PRELIMINARY MODELLING OF U-PU MOX FUEL IN CANDU GEOMETRIES USING BISON
13th International Conference on CANDU Fuel - 2016 Aug. 15-18


Presented at:
13th International Conference on CANDU Fuel
2016 Aug. 15-18
Location:
Kingston, ON Canada
Session Title:
Session 4: Advanced Fuel Cycles - MOX

Authors:
A. Prudil (Canadian Nuclear Laboratories)
M. Welland (Canadian Nuclear Laboratories)
W. Richmond (Canadian Nuclear Laboratories)
S. Yatabe (CNL)
  

Abstract

Preliminary models of Uranium-Plutonium Mixed Oxide (MOX) fuel elements from two experimental bundles irradiated in the National Research Universal (NRU) have been developed in the BISON fuel performance code.

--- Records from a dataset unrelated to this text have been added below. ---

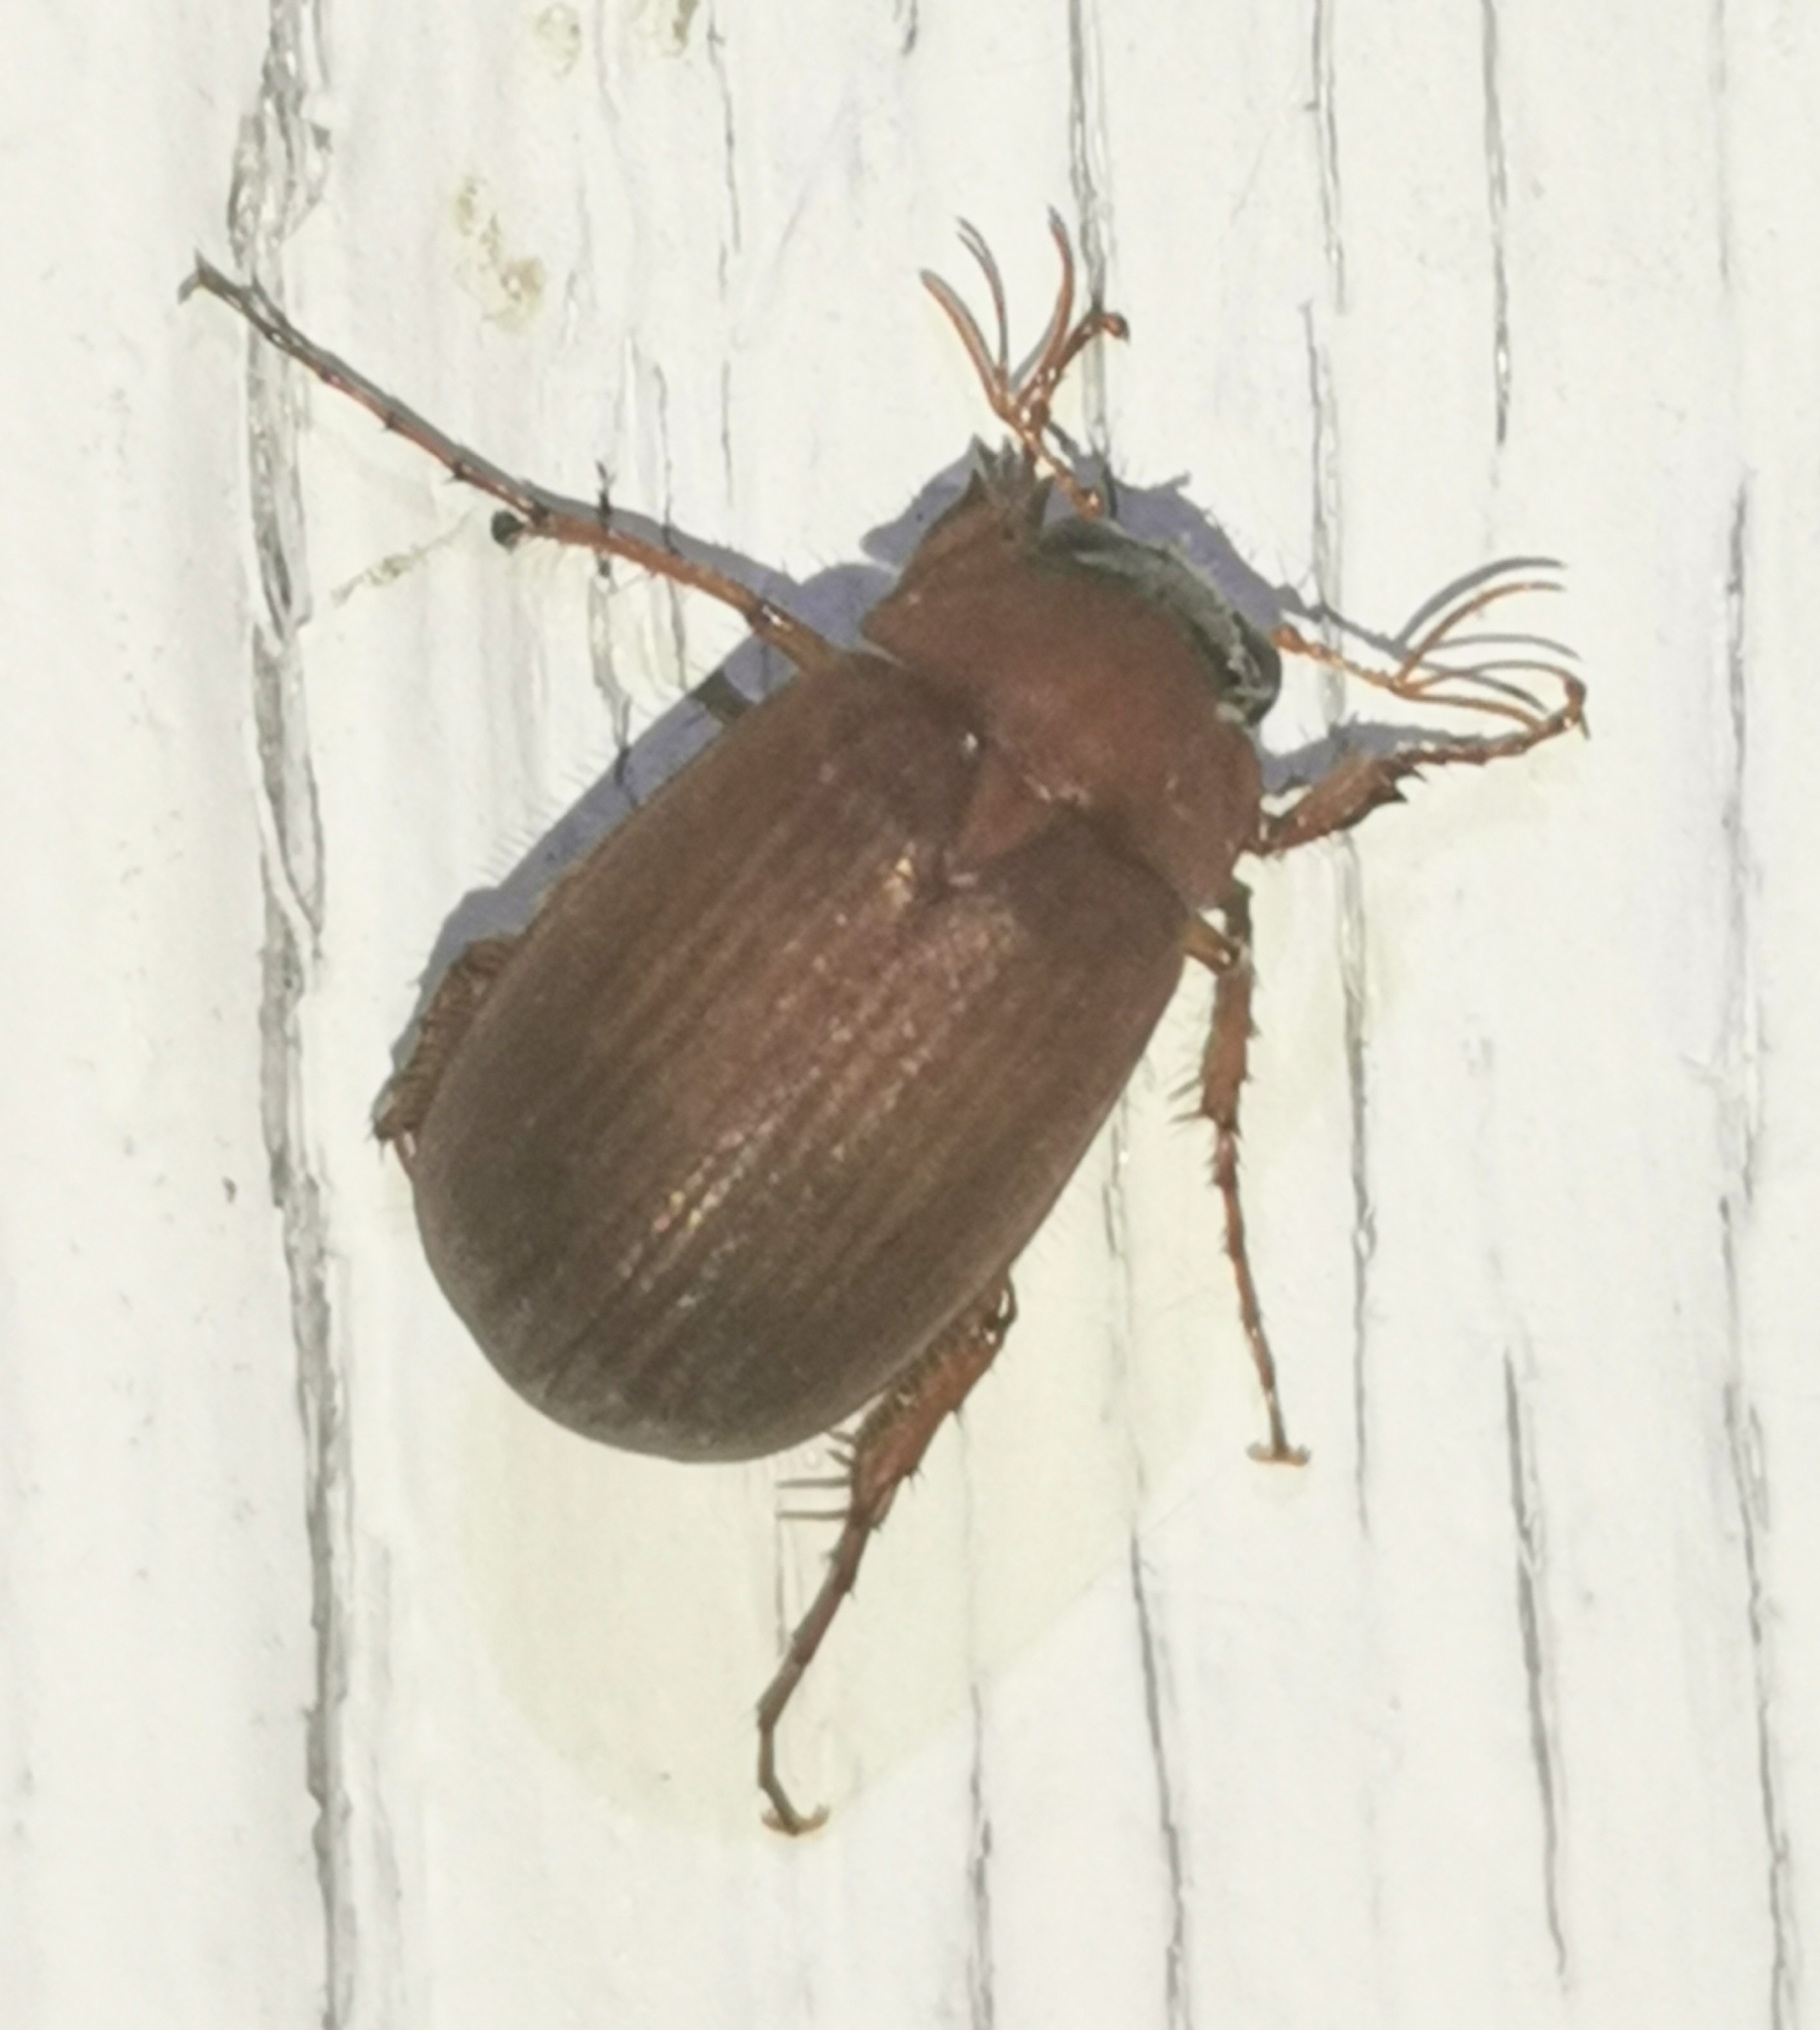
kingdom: Animalia
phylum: Arthropoda
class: Insecta
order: Coleoptera
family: Scarabaeidae
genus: Serica
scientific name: Serica brunnea
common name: Brown chafer
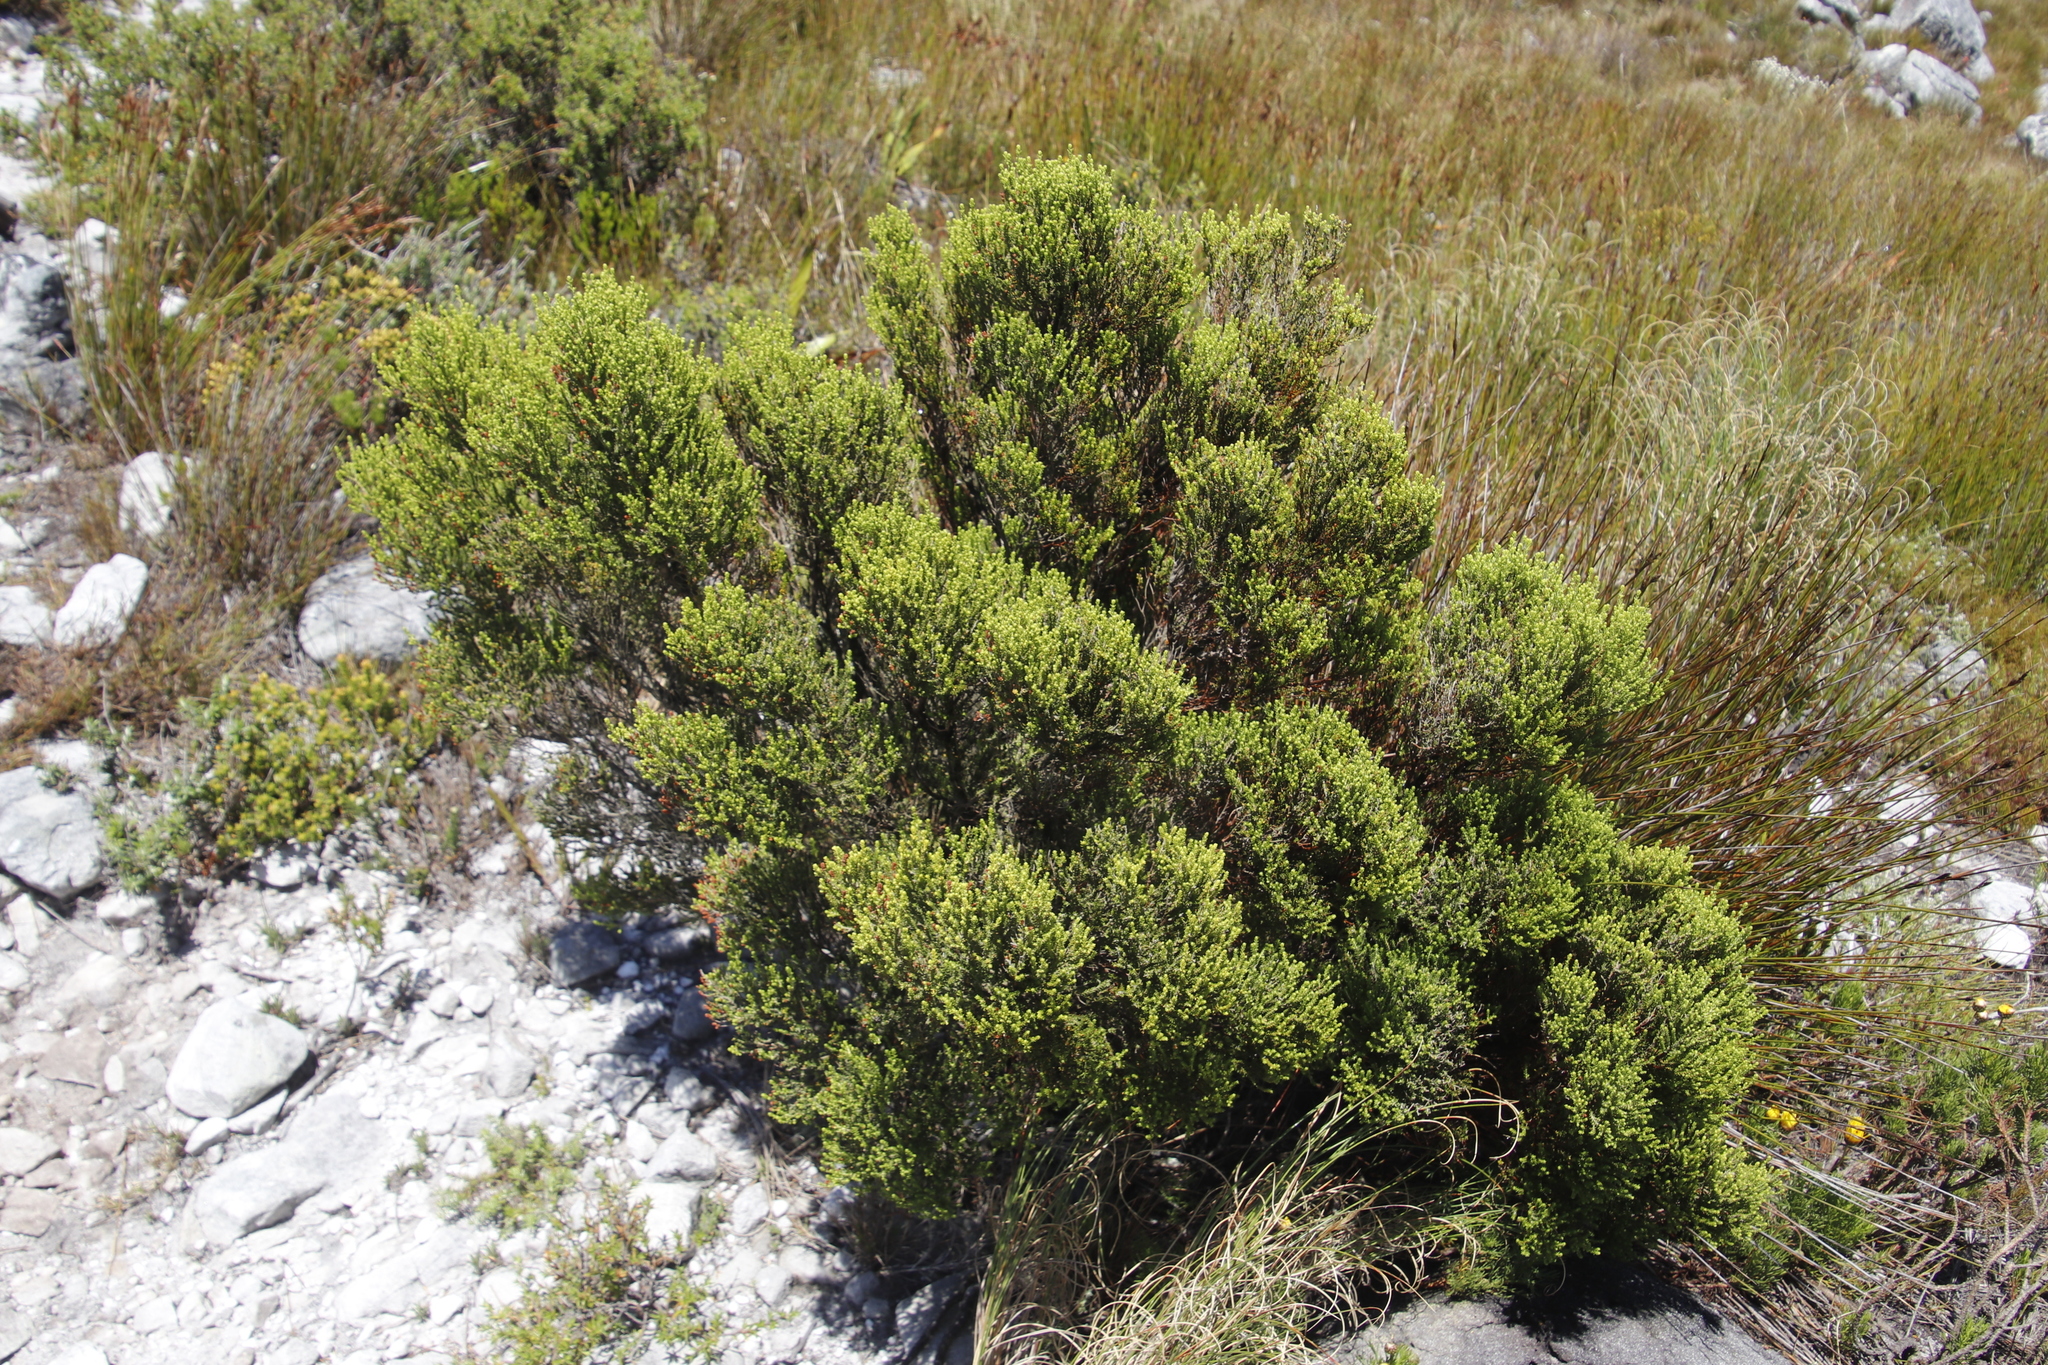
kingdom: Plantae
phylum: Tracheophyta
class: Magnoliopsida
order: Ericales
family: Ericaceae
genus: Erica
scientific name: Erica tristis
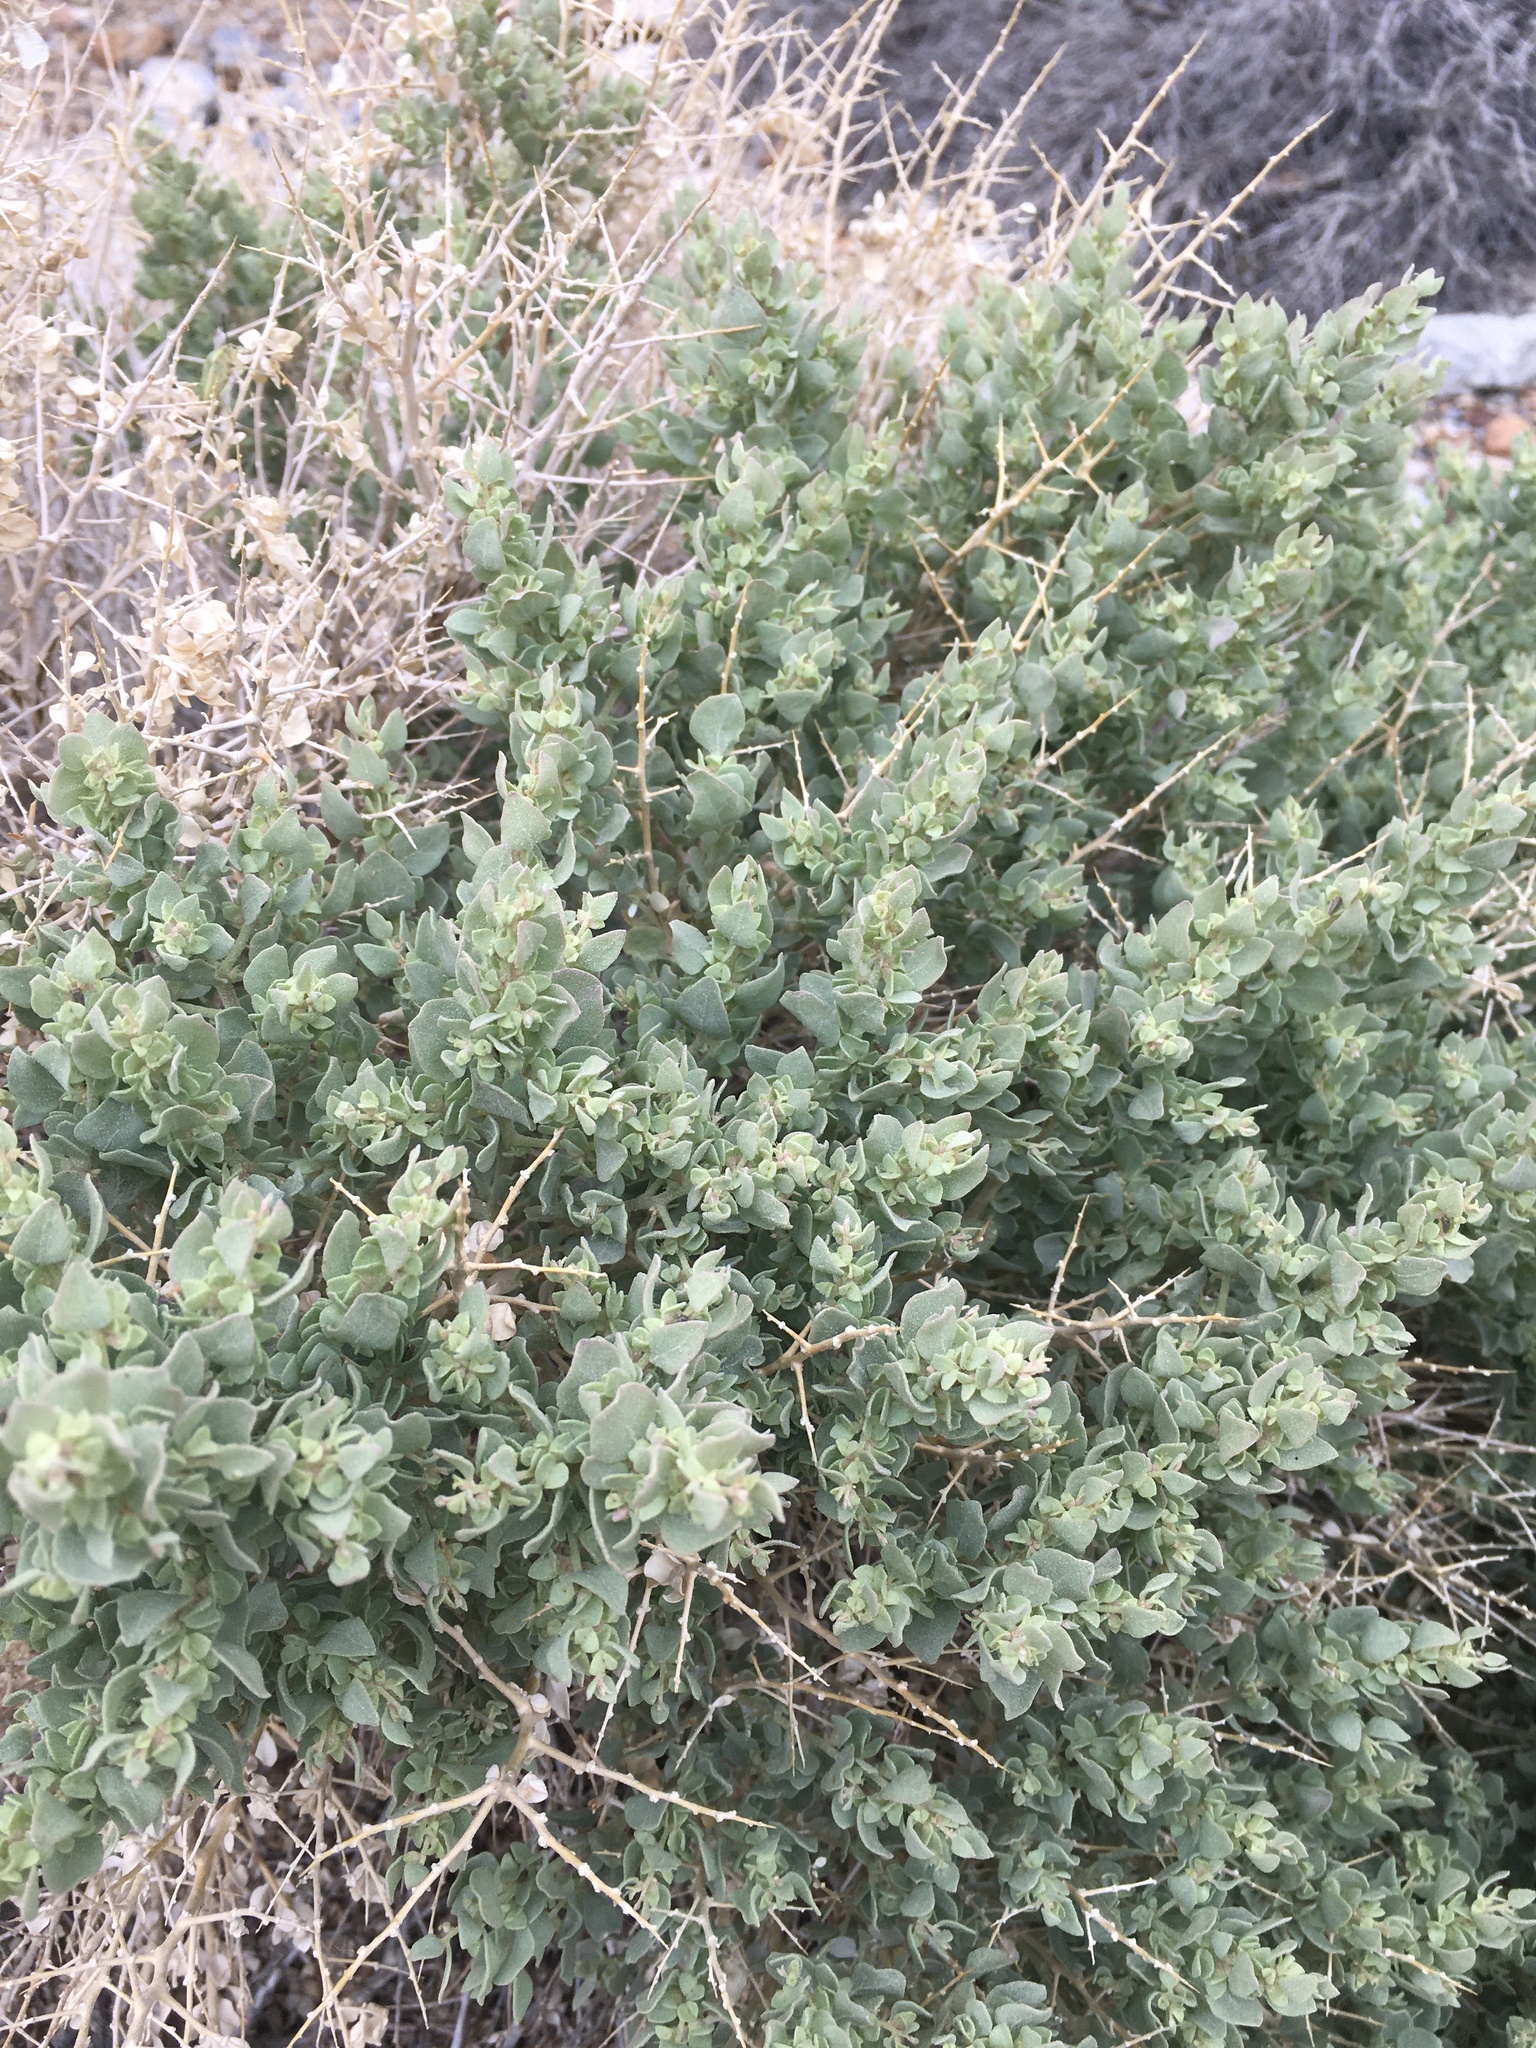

The code couples heat transport, thermomechanics, temperature and burnup-dependent material properties, fission product behaviour in the fuel, and cladding deformation within a Finite Element framework. Model predictions compare favourably with post-irradiation measurements of cladding deformation and fission gas release. The fuel was composed of 3.1% 5.3% Pu in depleted uranium and obtained peak linear powers of 41 kW m-1 and burnups of 375 MWh (kgHE)-1. The samples represent two methods of MOX fabrication, which result in similar Pu homogenization in elements based on the 37-element bundle design.